= Texto fuente =

Francia, a la greña por la Guerra Civil española
El inicio de nuestra contienda convirtió al país galo en un tablero de ajedrez donde jugaba la diplomacia internacional, los intereses políticos de la derecha y la izquierda, la influencia de la prensa y la opinión pública.
El inicio de nuestra contienda convirtió al país galo en un tablero de ajedrez donde jugaba la diplomacia internacional, los intereses políticos de la derecha y la izquierda, la influencia de la prensa y la opinión pública.
Hace 80 años, el 18 de noviembre de 1936, los Gobiernos de Italia y de Alemania reconocieron simultáneamente al Gobierno de Franco. La Secretaría de Relaciones Exteriores del Gobierno, que hacía el papel de Ministerio de Asuntos Exteriores, lo comunicó el día 19, pero el rumor ya se había difundido por Salamanca y mucha gente se congregó en la Plaza Mayor vitoreando a Alemania, Italia, Franco, Hitler y Mussolini. Según David Wingeate Pike, Franco correspondió a esa legitimación exterior declarando que «esas dos naciones, junto con Portugal y la España nacionalista, constituían los baluartes europeos de la cultura y la civilización occidentales». «Este momento marca la cumbre de la vida del mundo».

= Reto =
Enumera todo lo que, según el texto, vitoreaba la gente congregada en la Plaza Mayor de Salamanca. Para resolver la consigna basta con el texto; el material no hace falta.

= Entradas listadas =

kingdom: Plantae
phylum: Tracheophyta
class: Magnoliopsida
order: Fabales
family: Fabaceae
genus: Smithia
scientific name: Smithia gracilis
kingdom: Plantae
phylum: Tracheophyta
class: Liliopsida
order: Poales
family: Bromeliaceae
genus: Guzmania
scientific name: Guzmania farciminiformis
---
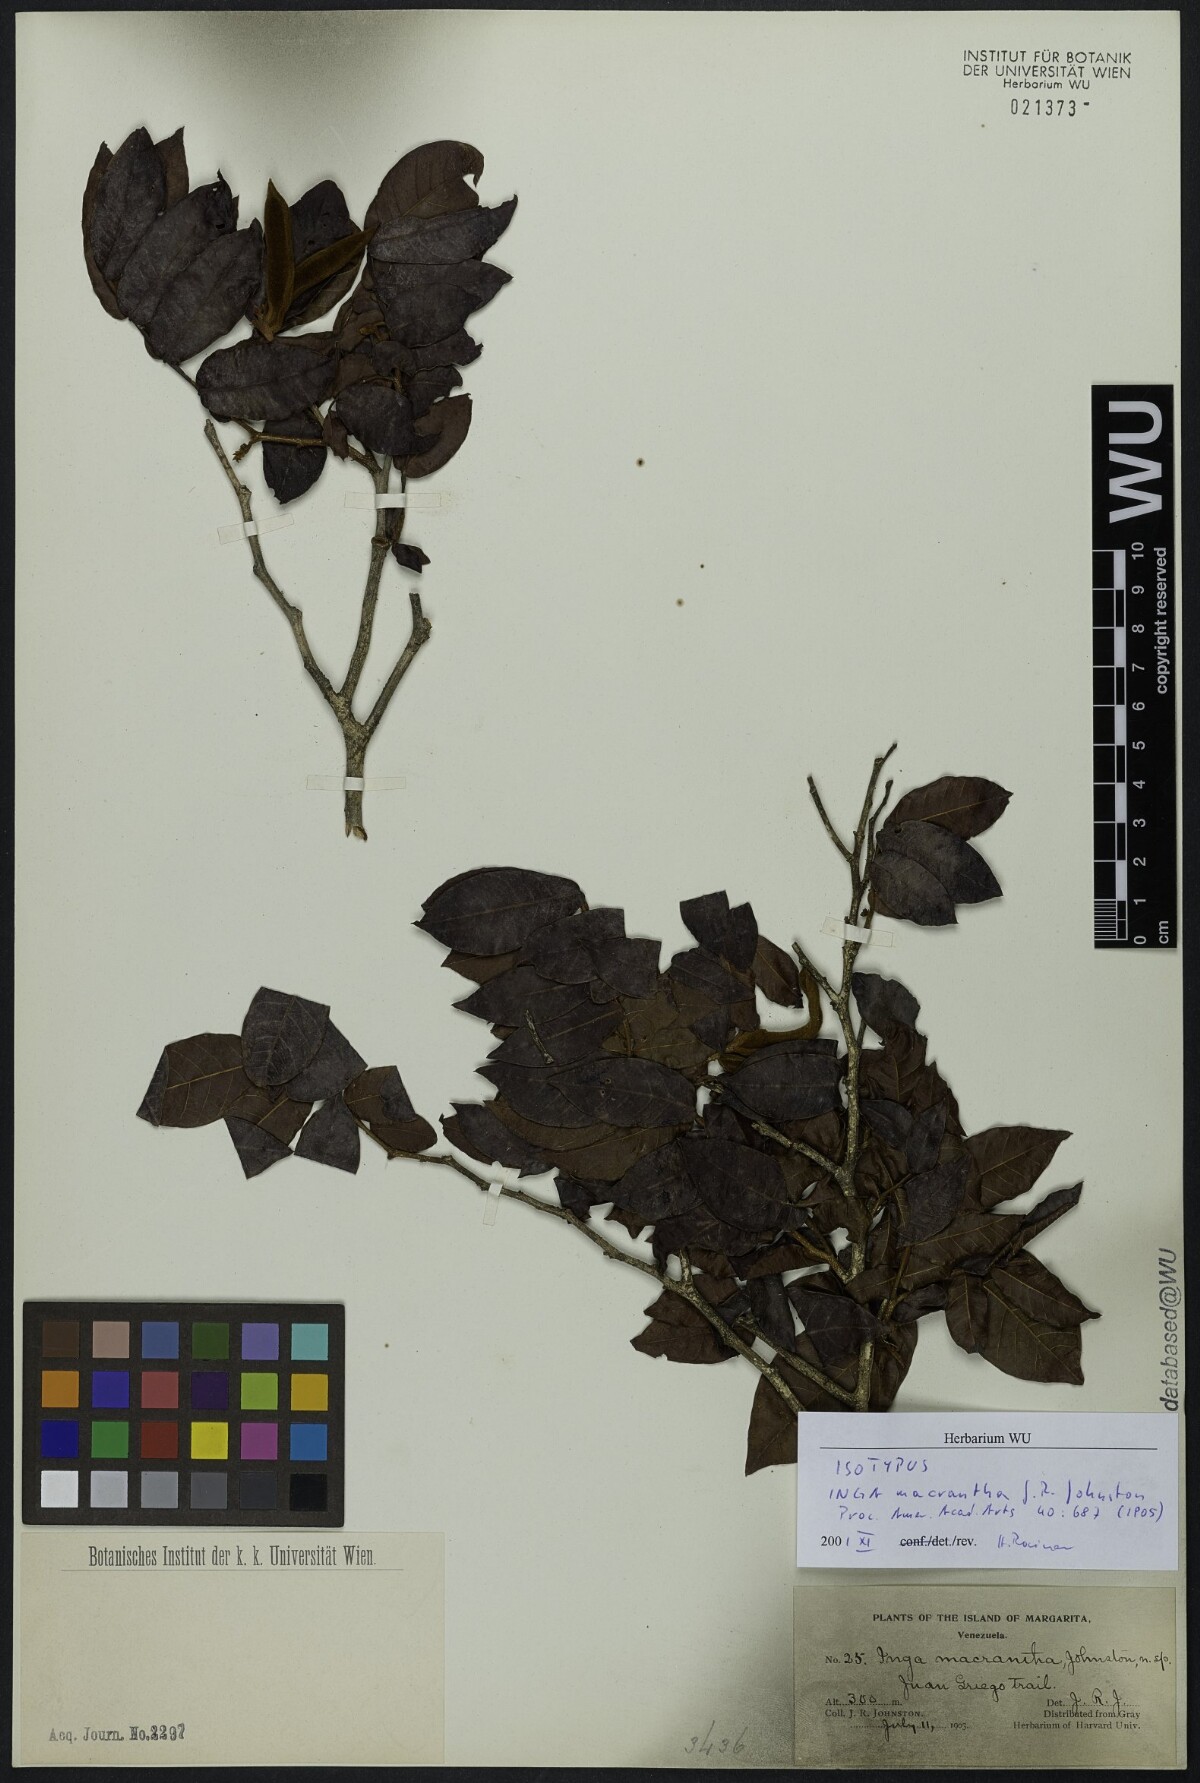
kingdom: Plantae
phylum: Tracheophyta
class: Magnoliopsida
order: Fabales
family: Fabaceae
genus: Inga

= Respuesta =
Alemania, Italia, Franco, Hitler y Mussolini.